Figures from the Department of Energy and Climate Change show that households in this East Midlands county have the largest energy appetite in the whole of England and Wales.
Rutland households consumed an average of 36 megawatt hours in 2011, or more than three times that of the Isles of Scilly and Ceredigion, the two local authorities where energy consumption is lowest.
A spokesperson for Rutland County Council suggested that the reason for Rutland’s energy consumption might be the large amount of picturesque properties that are scattered throughout the area.
They said, “We can only speculate as to the reasons why Rutland is top of this table, but Rutland is a relatively affluent rural area and has, compared to other parts of the country, a significant amount of large detached older properties with solid walls which add to the character and attractiveness of our local area, but which require additional energy to heat to comfortable levels.”
In spite of this, the report suggests that rural households consume less energy because their isolation means they are less likely to received piped gas, and therefore may depend on alternative energy sources. There is no piped gas, for instance, for the whole of the Isles of Scilly.

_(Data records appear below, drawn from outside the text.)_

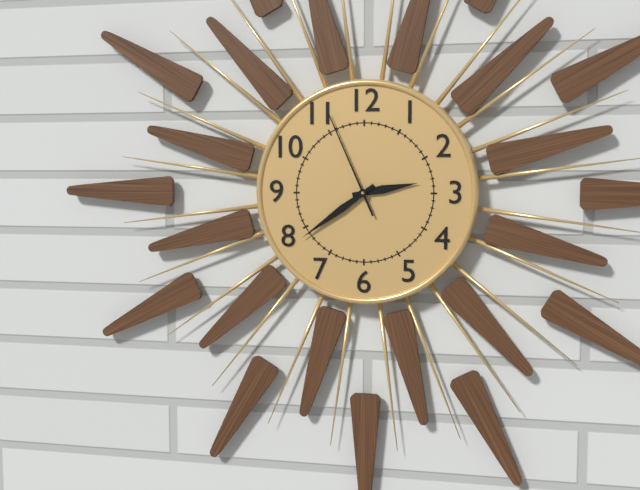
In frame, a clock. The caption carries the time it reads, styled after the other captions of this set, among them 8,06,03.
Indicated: 2,39,56
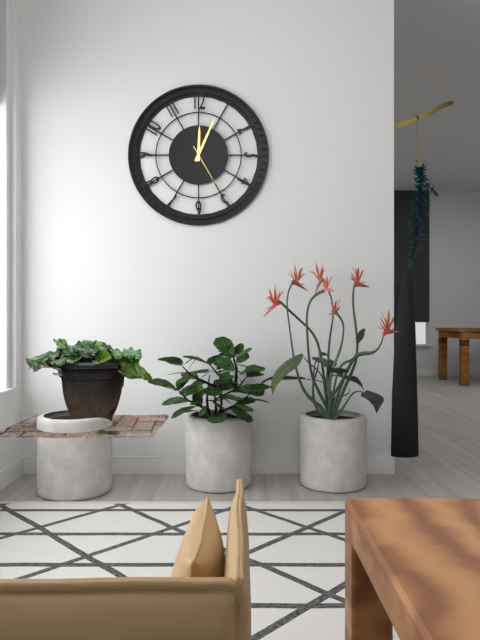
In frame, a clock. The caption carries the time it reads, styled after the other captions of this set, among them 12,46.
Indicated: 12,04
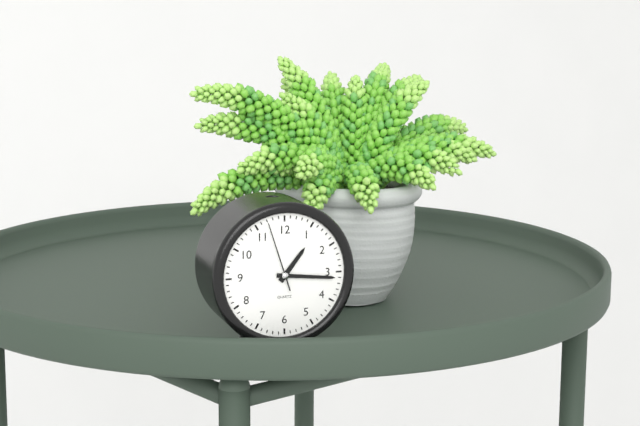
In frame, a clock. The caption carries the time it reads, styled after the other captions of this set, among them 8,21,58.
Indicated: 1,16,57
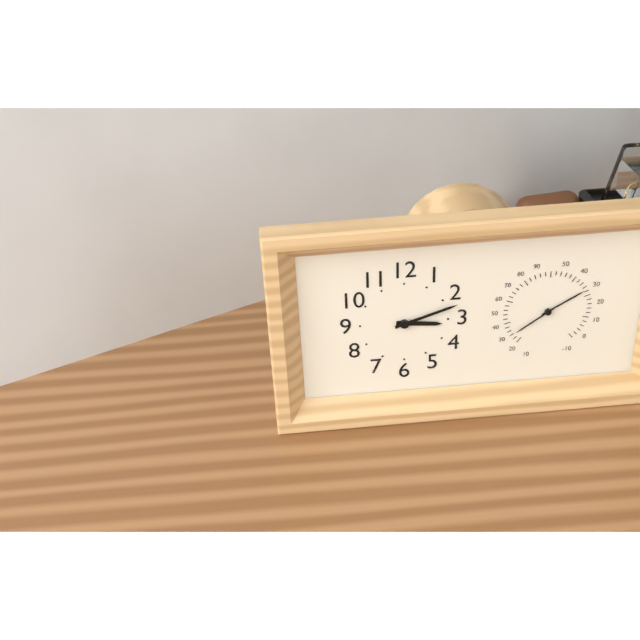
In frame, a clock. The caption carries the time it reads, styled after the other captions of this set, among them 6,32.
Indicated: 3,12
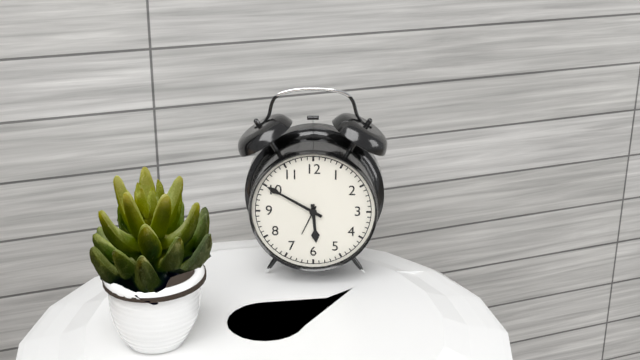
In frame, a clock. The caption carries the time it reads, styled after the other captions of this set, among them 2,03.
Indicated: 5,50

Rutland, based located in the East Midlands, is merely the worst of a bad bunch. All of the top ten energy consuming counties hailed from this region of the UK, where the average household energy consumption in 2011 was 27.5mWh, compared to a national average of 19.7.
While the figures suggest that households in rural areas are likely to consume less energy than their urban counterparts, there were two local London authorities, Tower Hamlets and City of London, which crept into the top ten list of households with the lowest energy consumption.
Overall, the data shows that household energy consumption is decreasing. Over the six year period, energy consumption dropped by 24.7%.
This could be for a variety of reasons including household improvements such as insulation, more informed consumer purchasing decisions, better public awareness of environmental issues, or an overall price increase of gas and electricity.
Guy Newey, head of environment and energy at Policy Exchange, told RTCC, “It would be very interesting to do the analysis to try to work out which are the most important factors because that has real implications for whether policy is working and delivering cost reductions, or whether it’s just a case of the price going up, so demand’s going down.”
As to why certain areas had such a high level of energy consumption, Peter Williams from East Midlands Council told RTCC, “The reasons for this are almost certainly complex and varied.”